● **HOW TO COMPLETE THIS TASK**
Keep the wording of every entry exactly as it is while leaving the pictures out of your copy.

[THE DATA]

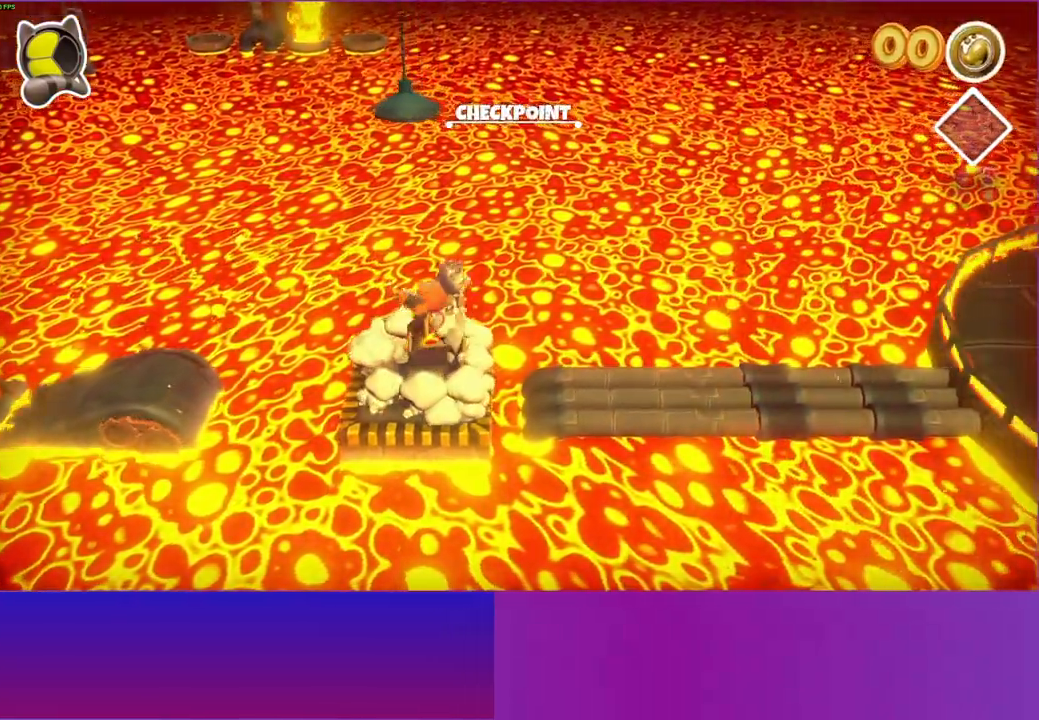
{"buttons": [], "left_stick": "right", "right_stick": "center", "events": []}
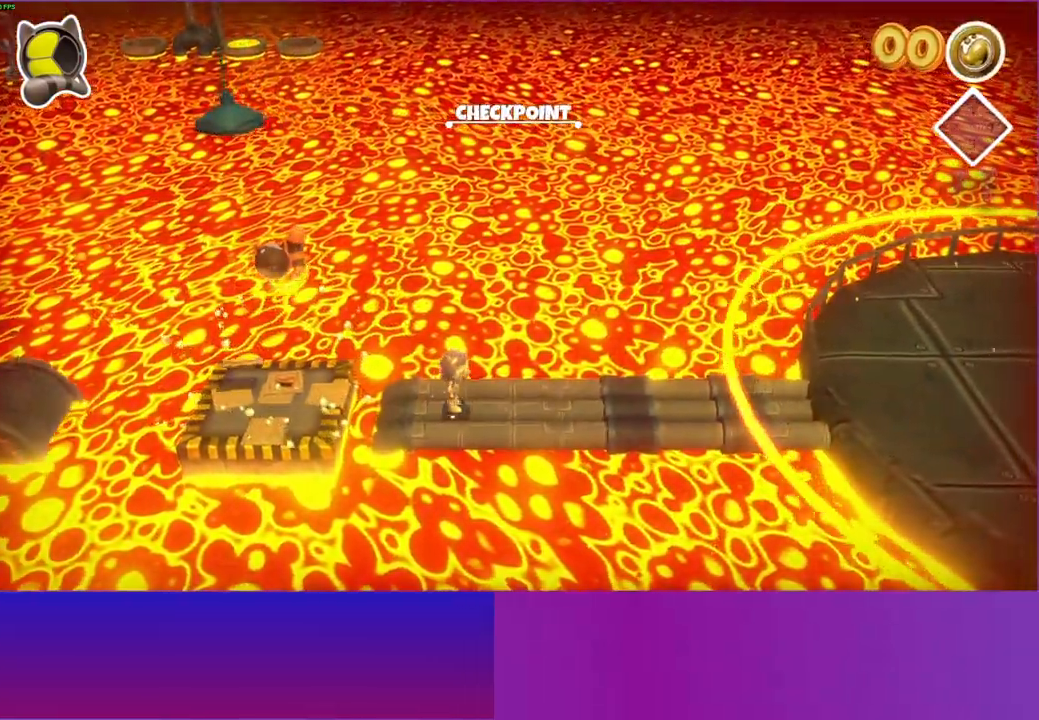
{"buttons": [], "left_stick": "right", "right_stick": "center", "events": [[267, "A", "down"], [467, "A", "up"]]}
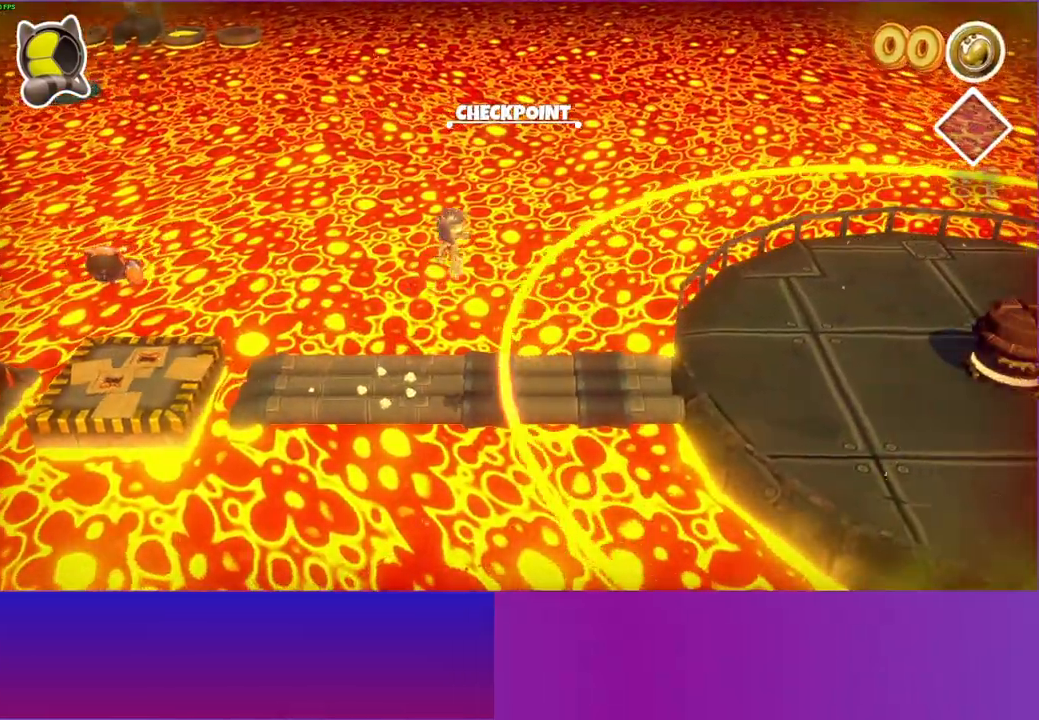
{"buttons": ["A"], "left_stick": "right", "right_stick": "center", "events": [[150, "left_stick", "up-right"], [350, "left_stick", "right"], [450, "A", "down"]]}
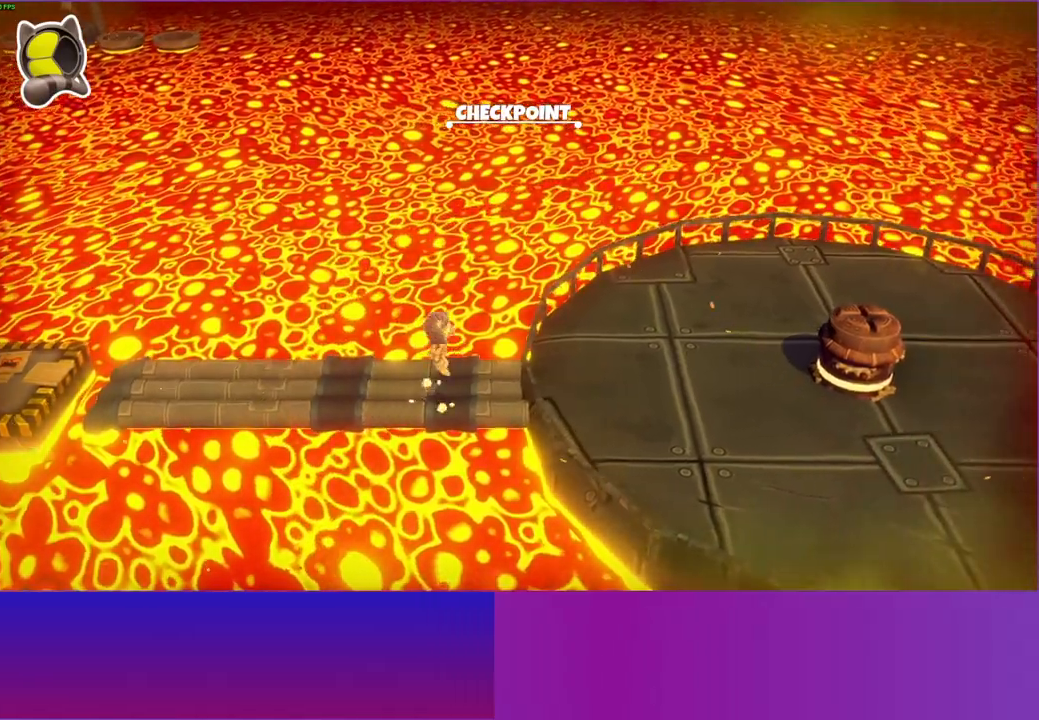
{"buttons": [], "left_stick": "down-right", "right_stick": "center", "events": [[67, "A", "up"], [117, "left_stick", "down-right"], [233, "left_stick", "down"], [483, "left_stick", "down-right"]]}
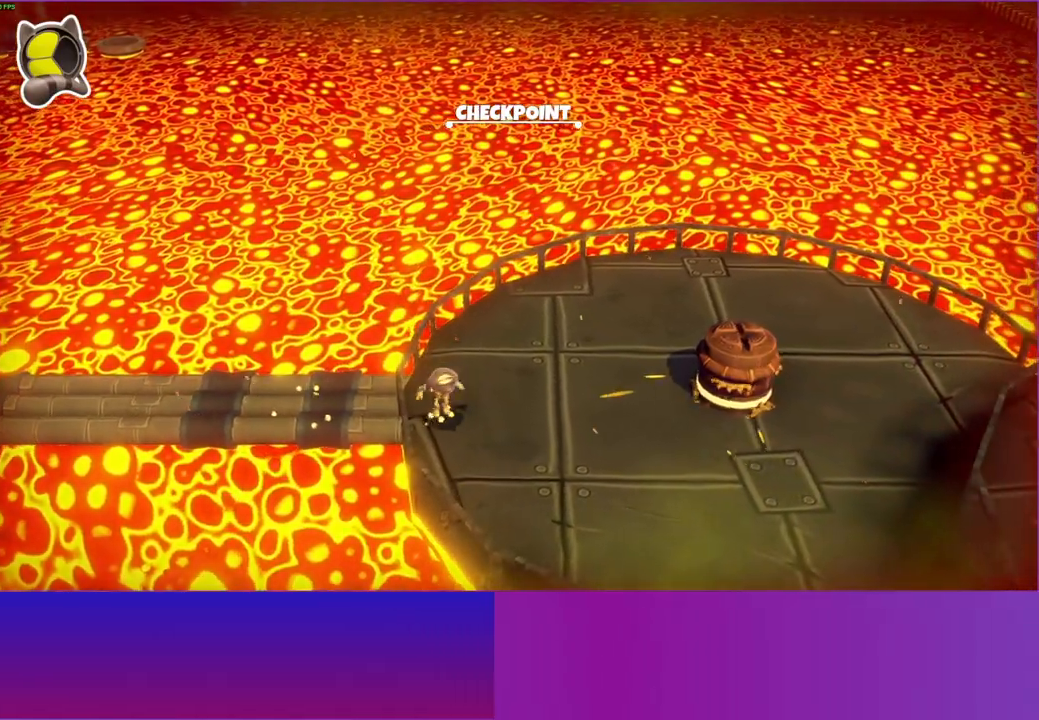
{"buttons": [], "left_stick": "right", "right_stick": "center", "events": [[483, "left_stick", "right"]]}
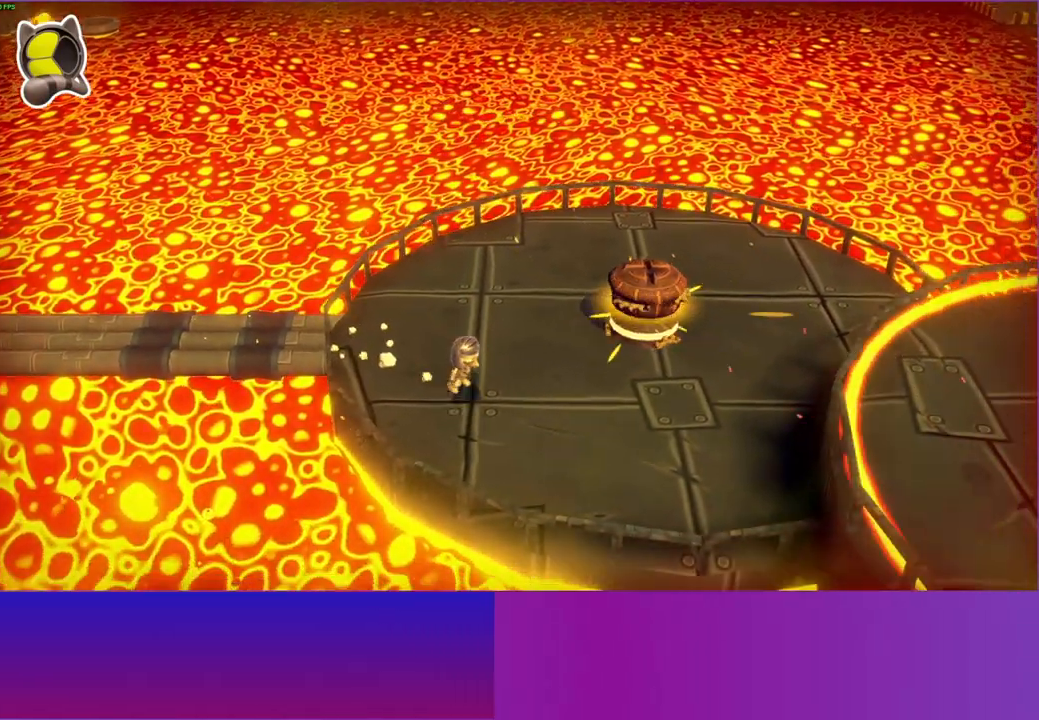
{"buttons": ["A"], "left_stick": "up-right", "right_stick": "center", "events": [[133, "left_stick", "up-right"], [150, "A", "down"]]}
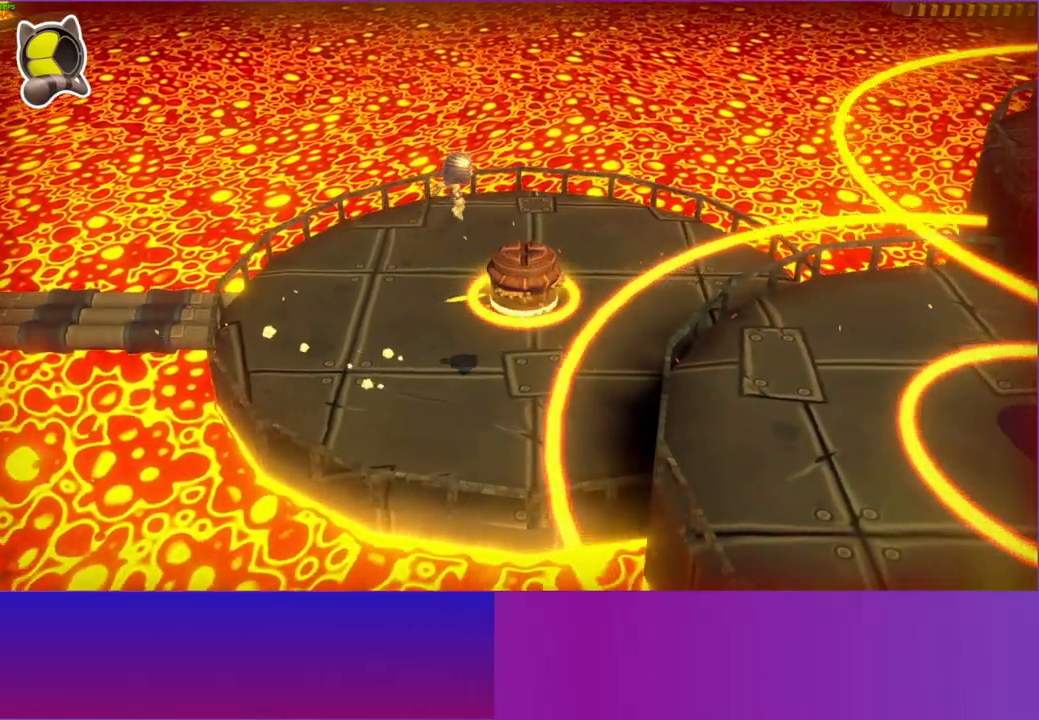
{"buttons": [], "left_stick": "down-right", "right_stick": "center", "events": [[17, "left_stick", "up"], [317, "A", "up"], [400, "left_stick", "right"], [450, "left_stick", "down-right"]]}
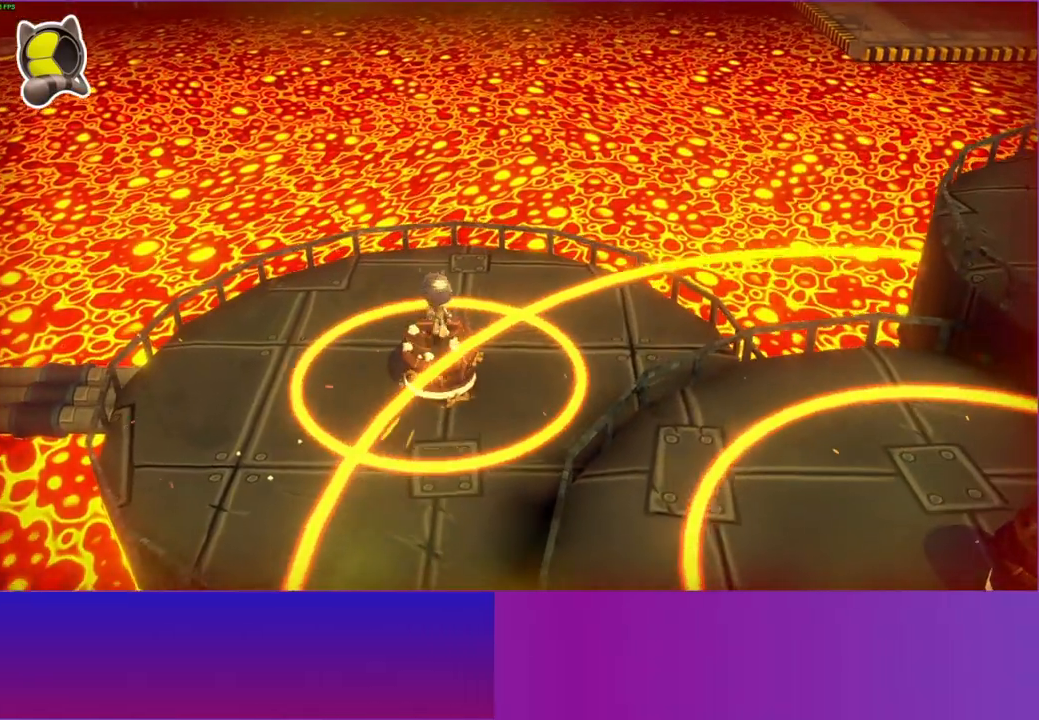
{"buttons": [], "left_stick": "down-right", "right_stick": "center", "events": [[67, "left_stick", "down"], [167, "A", "down"], [383, "left_stick", "down-right"], [433, "A", "up"]]}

[/THE DATA]

● **THE COMPLETED TASK**
{"buttons": [], "left_stick": "right", "right_stick": "center", "events": []}
{"buttons": [], "left_stick": "right", "right_stick": "center", "events": [[267, "A", "down"], [467, "A", "up"]]}
{"buttons": ["A"], "left_stick": "right", "right_stick": "center", "events": [[150, "left_stick", "up-right"], [350, "left_stick", "right"], [450, "A", "down"]]}
{"buttons": [], "left_stick": "down-right", "right_stick": "center", "events": [[67, "A", "up"], [117, "left_stick", "down-right"], [233, "left_stick", "down"], [483, "left_stick", "down-right"]]}
{"buttons": [], "left_stick": "right", "right_stick": "center", "events": [[483, "left_stick", "right"]]}
{"buttons": ["A"], "left_stick": "up-right", "right_stick": "center", "events": [[133, "left_stick", "up-right"], [150, "A", "down"]]}
{"buttons": [], "left_stick": "down-right", "right_stick": "center", "events": [[17, "left_stick", "up"], [317, "A", "up"], [400, "left_stick", "right"], [450, "left_stick", "down-right"]]}
{"buttons": [], "left_stick": "down-right", "right_stick": "center", "events": [[67, "left_stick", "down"], [167, "A", "down"], [383, "left_stick", "down-right"], [433, "A", "up"]]}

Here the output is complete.